> [Directions]:
Pull out all lines from the listing below in which the word "candle" appears.

[Data — start]

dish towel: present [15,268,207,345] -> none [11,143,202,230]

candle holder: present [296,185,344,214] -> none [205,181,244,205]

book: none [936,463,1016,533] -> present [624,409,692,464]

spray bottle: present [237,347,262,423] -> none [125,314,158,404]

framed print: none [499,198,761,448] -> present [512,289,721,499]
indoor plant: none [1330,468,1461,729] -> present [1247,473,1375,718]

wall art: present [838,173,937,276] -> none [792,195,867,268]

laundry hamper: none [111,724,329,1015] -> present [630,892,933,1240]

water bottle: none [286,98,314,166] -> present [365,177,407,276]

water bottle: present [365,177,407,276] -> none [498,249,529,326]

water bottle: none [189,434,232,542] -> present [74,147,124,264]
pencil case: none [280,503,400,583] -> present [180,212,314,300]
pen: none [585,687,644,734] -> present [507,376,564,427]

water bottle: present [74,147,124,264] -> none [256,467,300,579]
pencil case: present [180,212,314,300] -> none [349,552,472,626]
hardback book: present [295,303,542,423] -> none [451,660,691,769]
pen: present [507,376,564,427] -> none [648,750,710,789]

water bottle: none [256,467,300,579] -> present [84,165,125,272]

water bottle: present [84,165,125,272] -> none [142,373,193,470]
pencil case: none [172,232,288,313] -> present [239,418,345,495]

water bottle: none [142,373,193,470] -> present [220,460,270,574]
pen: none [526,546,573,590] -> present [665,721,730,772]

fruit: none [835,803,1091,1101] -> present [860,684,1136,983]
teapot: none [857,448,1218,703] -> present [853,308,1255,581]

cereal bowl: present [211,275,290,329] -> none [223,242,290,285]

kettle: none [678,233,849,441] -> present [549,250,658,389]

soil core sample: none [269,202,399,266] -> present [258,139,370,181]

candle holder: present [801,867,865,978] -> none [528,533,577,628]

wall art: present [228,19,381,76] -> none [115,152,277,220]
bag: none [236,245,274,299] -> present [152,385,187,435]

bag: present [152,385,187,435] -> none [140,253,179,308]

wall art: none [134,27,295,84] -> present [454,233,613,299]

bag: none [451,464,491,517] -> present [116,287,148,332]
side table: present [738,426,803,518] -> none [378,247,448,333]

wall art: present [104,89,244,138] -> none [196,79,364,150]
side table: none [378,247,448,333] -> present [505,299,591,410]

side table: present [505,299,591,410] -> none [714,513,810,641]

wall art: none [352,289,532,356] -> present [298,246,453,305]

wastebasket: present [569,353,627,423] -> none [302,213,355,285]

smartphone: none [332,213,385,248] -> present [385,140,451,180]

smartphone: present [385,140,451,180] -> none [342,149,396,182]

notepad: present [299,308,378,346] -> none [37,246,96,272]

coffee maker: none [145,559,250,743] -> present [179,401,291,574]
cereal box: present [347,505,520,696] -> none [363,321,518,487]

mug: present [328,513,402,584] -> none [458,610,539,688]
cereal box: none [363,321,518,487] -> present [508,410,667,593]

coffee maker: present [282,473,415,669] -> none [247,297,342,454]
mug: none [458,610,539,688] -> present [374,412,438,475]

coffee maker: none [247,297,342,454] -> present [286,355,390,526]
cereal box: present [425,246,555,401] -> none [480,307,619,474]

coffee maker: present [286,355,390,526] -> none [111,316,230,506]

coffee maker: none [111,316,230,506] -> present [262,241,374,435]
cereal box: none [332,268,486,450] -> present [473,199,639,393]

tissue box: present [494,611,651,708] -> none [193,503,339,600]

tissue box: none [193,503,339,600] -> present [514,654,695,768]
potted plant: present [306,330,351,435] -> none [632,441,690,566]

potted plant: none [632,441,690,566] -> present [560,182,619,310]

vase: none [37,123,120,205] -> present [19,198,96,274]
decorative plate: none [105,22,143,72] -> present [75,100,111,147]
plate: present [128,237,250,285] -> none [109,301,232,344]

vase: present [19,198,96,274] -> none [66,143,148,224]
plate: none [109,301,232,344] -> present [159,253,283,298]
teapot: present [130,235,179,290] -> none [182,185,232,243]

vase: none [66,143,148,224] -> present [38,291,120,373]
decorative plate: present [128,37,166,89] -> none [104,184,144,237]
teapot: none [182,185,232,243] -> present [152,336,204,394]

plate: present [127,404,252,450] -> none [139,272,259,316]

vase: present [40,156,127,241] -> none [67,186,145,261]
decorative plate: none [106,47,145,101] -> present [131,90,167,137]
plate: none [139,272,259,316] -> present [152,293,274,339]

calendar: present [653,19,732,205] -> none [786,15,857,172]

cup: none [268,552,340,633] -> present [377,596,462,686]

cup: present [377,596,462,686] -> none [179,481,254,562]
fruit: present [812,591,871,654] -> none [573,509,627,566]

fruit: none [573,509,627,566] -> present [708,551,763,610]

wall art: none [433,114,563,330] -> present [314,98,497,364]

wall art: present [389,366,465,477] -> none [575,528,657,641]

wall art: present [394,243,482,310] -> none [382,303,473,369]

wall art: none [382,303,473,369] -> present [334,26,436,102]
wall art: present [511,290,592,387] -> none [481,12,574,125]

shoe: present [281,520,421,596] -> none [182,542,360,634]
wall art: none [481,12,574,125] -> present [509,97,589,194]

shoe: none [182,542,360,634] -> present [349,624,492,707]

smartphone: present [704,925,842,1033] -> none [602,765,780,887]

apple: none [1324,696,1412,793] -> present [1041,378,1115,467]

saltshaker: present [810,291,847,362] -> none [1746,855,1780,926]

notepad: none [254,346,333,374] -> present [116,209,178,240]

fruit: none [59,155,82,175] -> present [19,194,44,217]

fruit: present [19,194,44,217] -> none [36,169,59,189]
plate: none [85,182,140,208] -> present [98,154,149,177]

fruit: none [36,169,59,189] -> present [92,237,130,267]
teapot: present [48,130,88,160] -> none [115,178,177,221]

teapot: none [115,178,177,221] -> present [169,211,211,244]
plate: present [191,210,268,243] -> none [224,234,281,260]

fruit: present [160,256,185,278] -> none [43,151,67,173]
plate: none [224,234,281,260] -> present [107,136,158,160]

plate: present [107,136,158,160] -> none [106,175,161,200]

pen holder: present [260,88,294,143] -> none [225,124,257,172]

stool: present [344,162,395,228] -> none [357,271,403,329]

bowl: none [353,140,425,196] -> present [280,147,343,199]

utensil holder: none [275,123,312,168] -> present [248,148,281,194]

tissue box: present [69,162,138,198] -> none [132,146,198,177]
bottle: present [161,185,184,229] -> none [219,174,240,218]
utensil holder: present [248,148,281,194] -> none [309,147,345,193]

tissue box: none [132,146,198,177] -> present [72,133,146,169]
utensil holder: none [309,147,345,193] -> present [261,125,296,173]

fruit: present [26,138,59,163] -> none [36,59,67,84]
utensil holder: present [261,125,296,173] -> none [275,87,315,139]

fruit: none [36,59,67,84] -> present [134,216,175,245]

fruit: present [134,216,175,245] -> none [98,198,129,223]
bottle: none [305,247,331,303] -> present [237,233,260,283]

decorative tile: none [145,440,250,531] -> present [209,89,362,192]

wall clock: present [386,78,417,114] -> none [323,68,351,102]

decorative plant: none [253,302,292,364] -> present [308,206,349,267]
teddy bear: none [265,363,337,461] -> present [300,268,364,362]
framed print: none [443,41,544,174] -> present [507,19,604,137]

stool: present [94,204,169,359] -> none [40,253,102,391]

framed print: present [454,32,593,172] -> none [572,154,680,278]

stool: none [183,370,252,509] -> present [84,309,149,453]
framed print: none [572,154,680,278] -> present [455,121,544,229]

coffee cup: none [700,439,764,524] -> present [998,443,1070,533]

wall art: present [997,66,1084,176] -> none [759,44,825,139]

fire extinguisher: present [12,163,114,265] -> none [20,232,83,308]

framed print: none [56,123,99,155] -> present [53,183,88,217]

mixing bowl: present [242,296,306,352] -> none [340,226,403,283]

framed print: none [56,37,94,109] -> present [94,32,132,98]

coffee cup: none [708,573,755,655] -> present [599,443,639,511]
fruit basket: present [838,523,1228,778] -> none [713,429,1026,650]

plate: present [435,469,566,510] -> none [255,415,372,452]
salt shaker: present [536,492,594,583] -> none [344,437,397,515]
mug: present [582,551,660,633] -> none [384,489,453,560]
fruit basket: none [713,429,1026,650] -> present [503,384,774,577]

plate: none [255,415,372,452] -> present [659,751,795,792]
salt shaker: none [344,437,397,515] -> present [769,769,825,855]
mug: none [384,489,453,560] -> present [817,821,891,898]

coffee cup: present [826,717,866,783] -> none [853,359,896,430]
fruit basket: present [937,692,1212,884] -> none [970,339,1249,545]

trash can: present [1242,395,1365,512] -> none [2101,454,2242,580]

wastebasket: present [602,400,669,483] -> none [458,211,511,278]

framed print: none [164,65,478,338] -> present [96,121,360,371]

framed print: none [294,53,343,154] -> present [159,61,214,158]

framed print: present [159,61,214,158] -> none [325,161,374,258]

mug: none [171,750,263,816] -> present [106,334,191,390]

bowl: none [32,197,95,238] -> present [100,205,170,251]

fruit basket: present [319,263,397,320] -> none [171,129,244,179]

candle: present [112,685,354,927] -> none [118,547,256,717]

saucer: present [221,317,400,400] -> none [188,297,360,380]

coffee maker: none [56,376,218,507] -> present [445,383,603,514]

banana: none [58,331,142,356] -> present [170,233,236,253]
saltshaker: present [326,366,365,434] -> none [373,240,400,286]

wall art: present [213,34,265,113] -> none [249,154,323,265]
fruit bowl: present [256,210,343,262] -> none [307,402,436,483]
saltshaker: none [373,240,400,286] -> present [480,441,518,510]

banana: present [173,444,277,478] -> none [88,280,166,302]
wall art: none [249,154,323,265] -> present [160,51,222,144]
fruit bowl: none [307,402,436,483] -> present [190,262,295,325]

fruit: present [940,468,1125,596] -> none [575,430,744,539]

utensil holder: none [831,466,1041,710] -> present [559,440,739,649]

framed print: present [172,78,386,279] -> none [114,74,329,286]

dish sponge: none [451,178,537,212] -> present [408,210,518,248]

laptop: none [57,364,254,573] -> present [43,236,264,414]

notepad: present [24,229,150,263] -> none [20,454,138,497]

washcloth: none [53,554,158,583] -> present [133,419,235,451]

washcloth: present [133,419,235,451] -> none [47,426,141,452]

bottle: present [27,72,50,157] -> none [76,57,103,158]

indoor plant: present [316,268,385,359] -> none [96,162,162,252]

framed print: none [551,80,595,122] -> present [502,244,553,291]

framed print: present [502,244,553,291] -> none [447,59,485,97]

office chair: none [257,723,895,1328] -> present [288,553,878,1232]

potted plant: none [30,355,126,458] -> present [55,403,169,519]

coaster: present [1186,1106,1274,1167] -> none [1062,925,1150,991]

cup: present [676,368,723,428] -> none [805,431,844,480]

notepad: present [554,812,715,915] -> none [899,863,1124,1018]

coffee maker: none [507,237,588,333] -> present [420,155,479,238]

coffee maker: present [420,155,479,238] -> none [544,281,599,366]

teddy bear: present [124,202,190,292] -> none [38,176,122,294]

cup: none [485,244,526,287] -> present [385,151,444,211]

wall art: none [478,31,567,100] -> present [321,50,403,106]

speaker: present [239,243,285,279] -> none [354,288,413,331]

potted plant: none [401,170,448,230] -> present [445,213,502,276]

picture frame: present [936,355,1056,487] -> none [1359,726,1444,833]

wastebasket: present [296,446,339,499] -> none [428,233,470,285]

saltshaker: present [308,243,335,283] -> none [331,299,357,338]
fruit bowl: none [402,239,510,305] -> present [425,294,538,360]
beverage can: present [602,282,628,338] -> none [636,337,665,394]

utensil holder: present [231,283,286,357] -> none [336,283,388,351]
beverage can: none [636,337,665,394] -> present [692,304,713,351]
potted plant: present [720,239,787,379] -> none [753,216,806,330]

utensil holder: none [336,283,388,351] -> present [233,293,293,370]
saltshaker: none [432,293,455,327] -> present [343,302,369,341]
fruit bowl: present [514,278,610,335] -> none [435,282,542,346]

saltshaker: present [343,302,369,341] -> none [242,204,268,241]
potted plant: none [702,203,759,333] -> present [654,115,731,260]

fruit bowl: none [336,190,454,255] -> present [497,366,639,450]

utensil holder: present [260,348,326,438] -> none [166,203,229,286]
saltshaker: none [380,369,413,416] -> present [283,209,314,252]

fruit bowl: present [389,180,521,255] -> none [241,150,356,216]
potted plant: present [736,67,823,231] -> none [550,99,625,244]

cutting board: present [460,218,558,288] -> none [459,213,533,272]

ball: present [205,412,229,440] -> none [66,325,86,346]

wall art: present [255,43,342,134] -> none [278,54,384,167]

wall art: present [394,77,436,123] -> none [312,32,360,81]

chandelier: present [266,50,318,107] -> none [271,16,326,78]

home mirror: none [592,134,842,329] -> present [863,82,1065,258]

[Data — finish]

> [Your solution]:
candle holder: present [296,185,344,214] -> none [205,181,244,205]
candle holder: present [801,867,865,978] -> none [528,533,577,628]
candle: present [112,685,354,927] -> none [118,547,256,717]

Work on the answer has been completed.